(Stored data entries)
=====
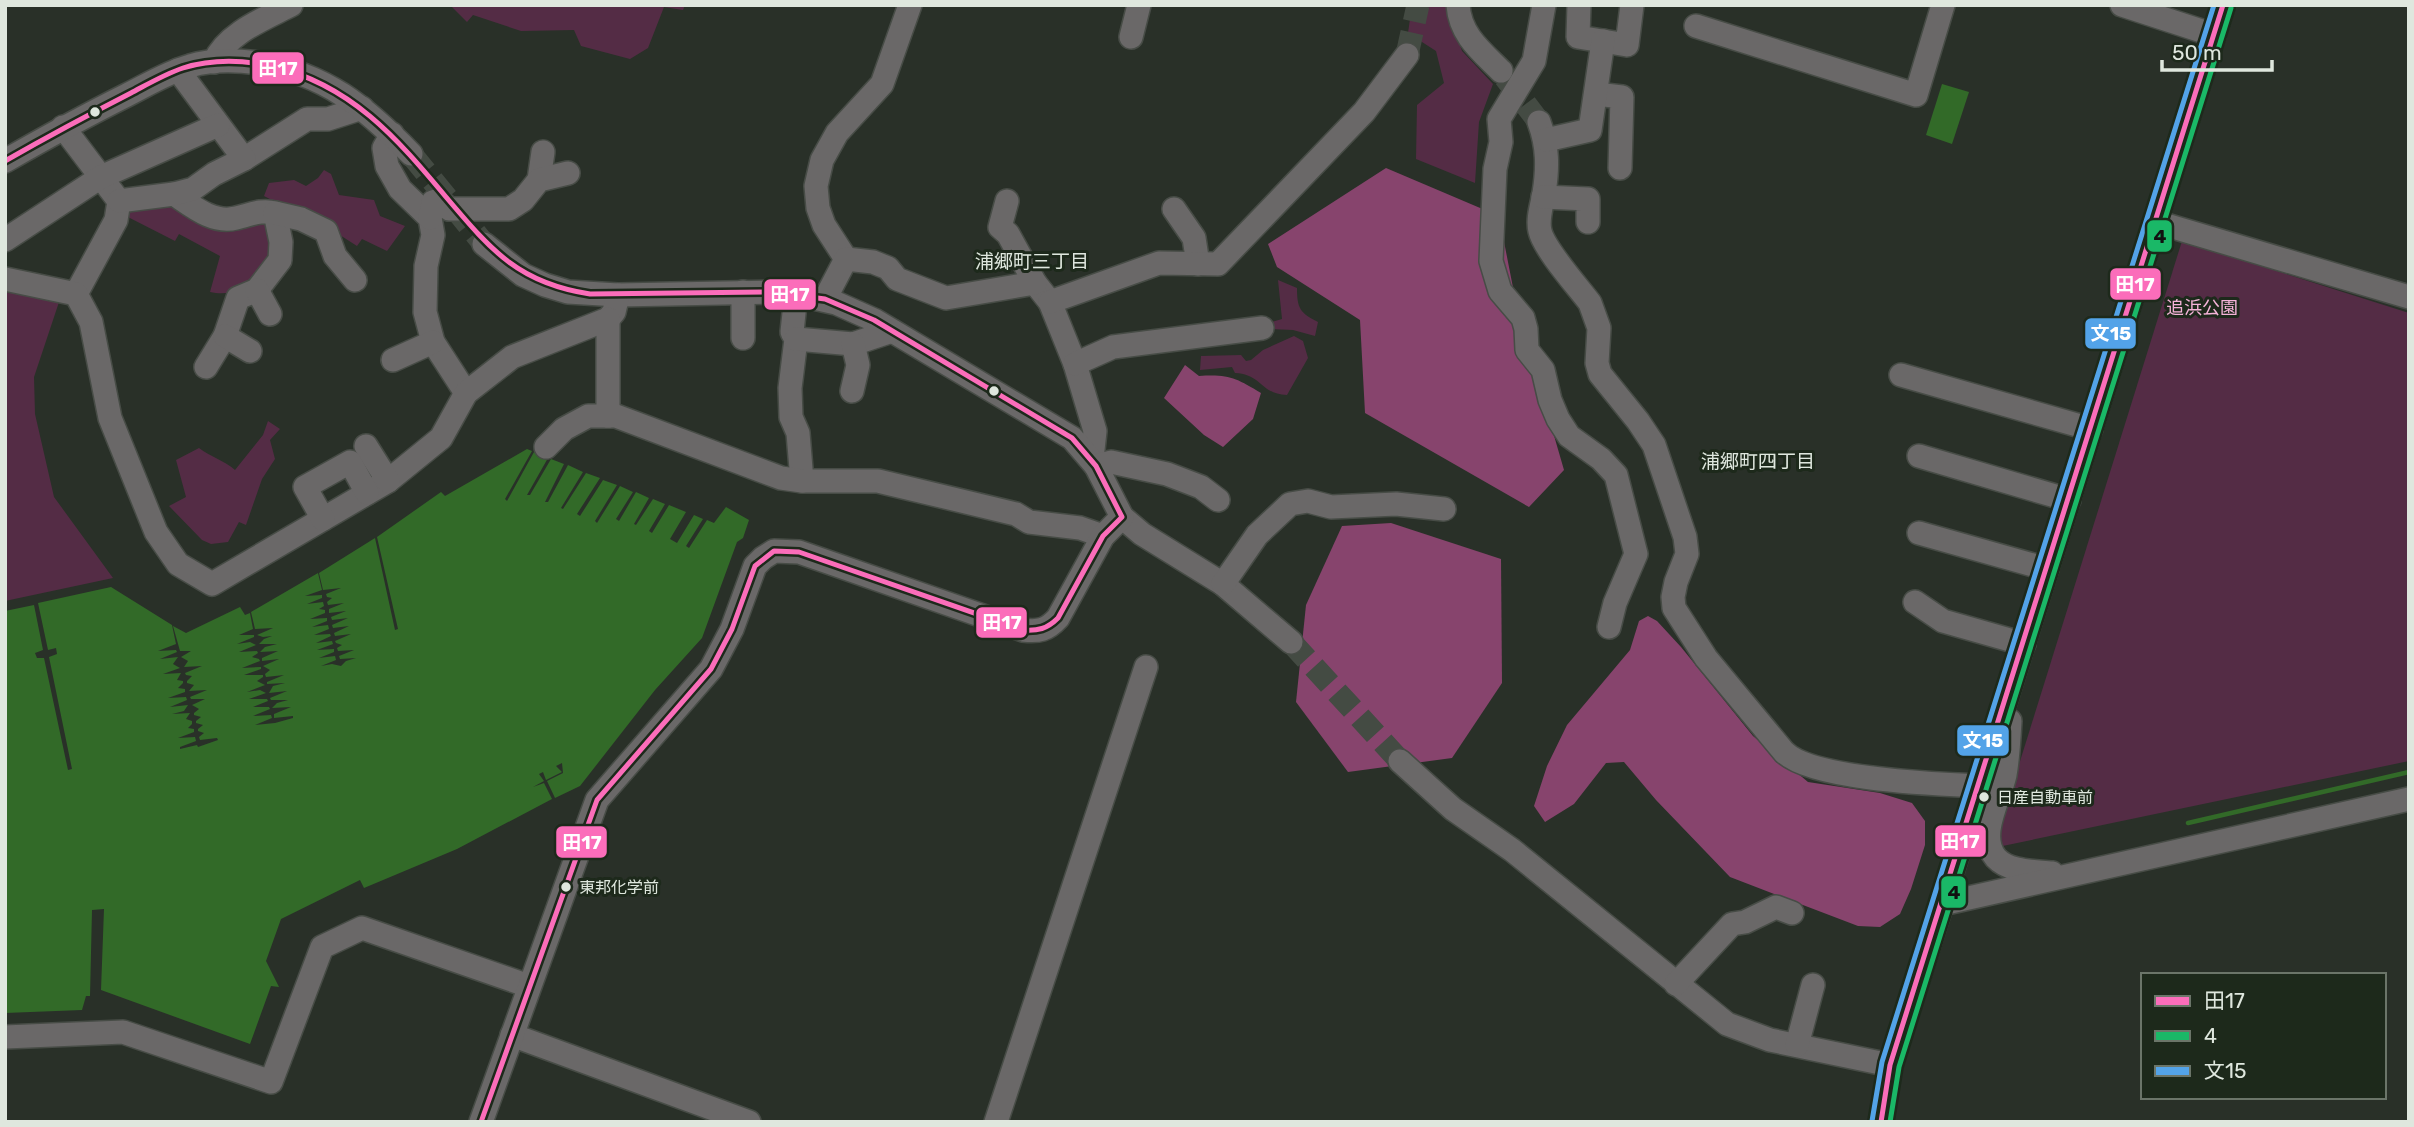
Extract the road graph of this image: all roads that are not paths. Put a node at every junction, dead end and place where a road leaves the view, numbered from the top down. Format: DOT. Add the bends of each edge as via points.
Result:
graph roads {
  1 [pos="291,5"];
  2 [pos="910,5"];
  3 [pos="1139,5"];
  4 [pos="1458,5"];
  5 [pos="1544,5"];
  6 [pos="1579,5"];
  7 [pos="1632,5"];
  8 [pos="1943,5"];
  9 [pos="2122,5"];
  10 [pos="2224,5"];
  11 [pos="1696,26"];
  12 [pos="2214,35"];
  13 [pos="1131,37"];
  14 [pos="1603,41"];
  15 [pos="1407,55"];
  16 [pos="214,62"];
  17 [pos="178,70"];
  18 [pos="1501,71"];
  19 [pos="1596,94"];
  20 [pos="362,108"];
  21 [pos="218,125"];
  22 [pos="63,127"];
  23 [pos="392,134"];
  24 [pos="16,150"];
  25 [pos="543,152"];
  26 [pos="411,154"];
  27 [pos="244,159"];
  28 [pos="5,161"];
  29 [pos="1620,168"];
  30 [pos="568,173"];
  31 [pos="101,177"];
  32 [pos="539,180"];
  33 [pos="174,194"];
  34 [pos="1543,197"];
  35 [pos="119,201"];
  36 [pos="1007,201"];
  37 [pos="1174,209"];
  38 [pos="275,213"];
  39 [pos="430,218"];
  40 [pos="1588,222"];
  41 [pos="2156,222"];
  42 [pos="326,231"];
  43 [pos="5,240"];
  44 [pos="349,242"];
  45 [pos="485,244"];
  46 [pos="846,259"];
  47 [pos="1198,264"];
  48 [pos="5,278"];
  49 [pos="355,279"];
  50 [pos="1035,283"];
  51 [pos="257,290"];
  52 [pos="743,292"];
  53 [pos="76,294"];
  54 [pos="796,294"];
  55 [pos="618,295"];
  56 [pos="2409,297"];
  57 [pos="825,299"];
  58 [pos="1050,302"];
  59 [pos="270,314"];
  60 [pos="608,319"];
  61 [pos="746,326"];
  62 [pos="1262,328"];
  63 [pos="892,331"];
  64 [pos="225,336"];
  65 [pos="796,339"];
  66 [pos="433,342"];
  67 [pos="853,344"];
  68 [pos="250,351"];
  69 [pos="393,360"];
  70 [pos="1075,364"];
  71 [pos="206,367"];
  72 [pos="1901,375"];
  73 [pos="852,391"];
  74 [pos="466,393"];
  75 [pos="608,416"];
  76 [pos="2091,429"];
  77 [pos="366,446"];
  78 [pos="546,447"];
  79 [pos="1919,456"];
  80 [pos="1094,463"];
  81 [pos="388,481"];
  82 [pos="802,481"];
  83 [pos="367,493"];
  84 [pos="1218,500"];
  85 [pos="2068,500"];
  86 [pos="1444,509"];
  87 [pos="1122,517"];
  88 [pos="323,519"];
  89 [pos="1919,533"];
  90 [pos="1103,536"];
  91 [pos="2047,569"];
  92 [pos="1223,584"];
  93 [pos="1915,602"];
  94 [pos="1609,627"];
  95 [pos="1292,642"];
  96 [pos="2024,644"];
  97 [pos="1146,667"];
  98 [pos="2016,670"];
  99 [pos="1400,761"];
  100 [pos="1979,786"];
  101 [pos="2409,799"];
  102 [pos="2071,875"];
  103 [pos="1942,904"];
  104 [pos="1792,913"];
  105 [pos="1676,984"];
  106 [pos="1814,985"];
  107 [pos="530,986"];
  108 [pos="512,1035"];
  109 [pos="5,1037"];
  110 [pos="1797,1045"];
  111 [pos="1890,1065"];
  112 [pos="481,1122"];
  113 [pos="749,1122"];
  114 [pos="996,1122"];
  115 [pos="1881,1122"];
  1 -- 16 [label="street" via="250,26 220,50"];
  2 -- 46 [label="street" via="882,84 836,133 822,160 816,186 818,208"];
  3 -- 13 [label="street"];
  4 -- 18 [label="street" via="1466,33"];
  5 -- 94 [label="street" via="1534,61 1499,119 1491,261 1500,291 1523,318 1527,350 1543,370 1558,419 1569,436 1616,475 1636,554"];
  6 -- 14 [label="street" via="1578,37"];
  7 -- 14 [label="street" via="1627,45"];
  8 -- 11 [label="street" via="1916,94"];
  9 -- 12 [label="street"];
  10 -- 12 [label="street"];
  12 -- 41 [label="street"];
  14 -- 19 [label="street"];
  15 -- 47 [label="street" via="1364,113 1230,254 1218,264"];
  16 -- 17 [label="street"];
  16 -- 20 [label="street" via="241,60 283,67 333,87"];
  17 -- 21 [label="street"];
  17 -- 22 [label="street"];
  19 -- 29 [label="street" via="1622,97"];
  19 -- 34 [label="street" via="1590,130 1542,131 1547,176"];
  20 -- 23 [label="street"];
  20 -- 27 [label="street" via="328,119 307,119"];
  21 -- 27 [label="street"];
  21 -- 31 [label="street"];
  22 -- 24 [label="street"];
  22 -- 31 [label="street"];
  23 -- 26 [label="street"];
  23 -- 39 [label="street" via="384,148 387,166 400,189"];
  24 -- 28 [label="street"];
  25 -- 32 [label="street"];
  27 -- 33 [label="street" via="193,189"];
  30 -- 32 [label="street"];
  31 -- 35 [label="street"];
  31 -- 43 [label="street"];
  32 -- 39 [label="street" via="509,209 449,209 439,200 433,202"];
  33 -- 35 [label="street"];
  33 -- 38 [label="street" via="216,219"];
  34 -- 40 [label="street" via="1588,199"];
  34 -- 100 [label="street" via="1541,236 1590,303 1598,328 1600,374 1654,445 1685,537 1687,554 1676,582 1674,608 1706,658 1784,752 1798,762 1878,780"];
  35 -- 53 [label="street" via="116,220"];
  36 -- 50 [label="street" via="1000,227"];
  37 -- 47 [label="street" via="1194,238"];
  38 -- 42 [label="street"];
  38 -- 51 [label="street" via="280,260"];
  39 -- 66 [label="street" via="433,235 426,266 425,312"];
  41 -- 56 [label="street"];
  41 -- 76 [label="street"];
  42 -- 44 [label="street"];
  42 -- 49 [label="street" via="335,256"];
  45 -- 55 [label="street" via="523,275 545,285 568,292"];
  46 -- 50 [label="street" via="873,262 888,268 897,279 946,298"];
  46 -- 57 [label="street"];
  47 -- 58 [label="street" via="1159,263"];
  48 -- 53 [label="street"];
  50 -- 58 [label="street"];
  51 -- 59 [label="street"];
  51 -- 64 [label="street" via="238,298"];
  52 -- 54 [label="street"];
  52 -- 55 [label="street"];
  52 -- 61 [label="street"];
  53 -- 88 [label="street" via="91,322 110,418 156,532 178,564 212,584"];
  54 -- 57 [label="street"];
  54 -- 65 [label="street" via="792,332"];
  55 -- 60 [label="street"];
  57 -- 63 [label="street"];
  58 -- 70 [label="street"];
  60 -- 74 [label="street" via="512,358"];
  60 -- 75 [label="street"];
  62 -- 70 [label="street" via="1113,347"];
  63 -- 67 [label="street"];
  63 -- 80 [label="street" via="1072,438"];
  64 -- 68 [label="street"];
  64 -- 71 [label="street"];
  65 -- 67 [label="street"];
  65 -- 82 [label="street" via="791,417 798,433"];
  66 -- 69 [label="street"];
  66 -- 74 [label="street"];
  67 -- 73 [label="street" via="858,365"];
  70 -- 80 [label="street" via="1095,431"];
  72 -- 76 [label="street"];
  74 -- 81 [label="street" via="441,438"];
  75 -- 78 [label="street" via="588,416 564,429"];
  75 -- 82 [label="street" via="781,478"];
  76 -- 85 [label="street"];
  77 -- 81 [label="street"];
  79 -- 85 [label="street"];
  80 -- 84 [label="street" via="1111,462 1167,474"];
  80 -- 87 [label="street"];
  81 -- 83 [label="street"];
  82 -- 90 [label="street" via="878,481 1016,514 1030,522 1080,528"];
  83 -- 88 [label="street"];
  83 -- 88 [label="street" via="350,462 305,487"];
  85 -- 91 [label="street"];
  86 -- 92 [label="street" via="1396,504 1331,507 1308,501 1290,504 1256,535"];
  87 -- 90 [label="street"];
  87 -- 92 [label="street"];
  89 -- 91 [label="street"];
  90 -- 107 [label="street" via="1058,618 1048,629 1036,631 799,552 774,551 763,558 755,566 732,629 711,669 597,800"];
  91 -- 96 [label="street"];
  92 -- 95 [label="street"];
  93 -- 96 [label="street" via="1943,621"];
  96 -- 98 [label="street"];
  97 -- 114 [label="street"];
  98 -- 100 [label="street"];
  98 -- 102 [label="street" via="2005,776 1989,830 1991,850 2003,864 2020,870"];
  99 -- 105 [label="street" via="1453,809 1512,850"];
  100 -- 103 [label="street"];
  101 -- 102 [label="street"];
  102 -- 103 [label="street"];
  103 -- 111 [label="street"];
  104 -- 105 [label="street" via="1776,907 1732,924"];
  105 -- 110 [label="street" via="1727,1024"];
  106 -- 110 [label="street"];
  107 -- 108 [label="street"];
  107 -- 109 [label="street" via="362,928 322,947 271,1082 123,1032"];
  108 -- 112 [label="street"];
  108 -- 113 [label="street"];
  110 -- 111 [label="street"];
  111 -- 115 [label="street"];
}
=====
> [What the exercise asks]: Filter the entries down to the lines with the word "roads" in them, and copy those lines.

> [Answer space]:
Extract the road graph of this image: all roads that are not paths. Put a node at every junction, dead end and place where a road leaves the view, numbered from the top down. Format: DOT. Add the bends of each edge as via points.
graph roads {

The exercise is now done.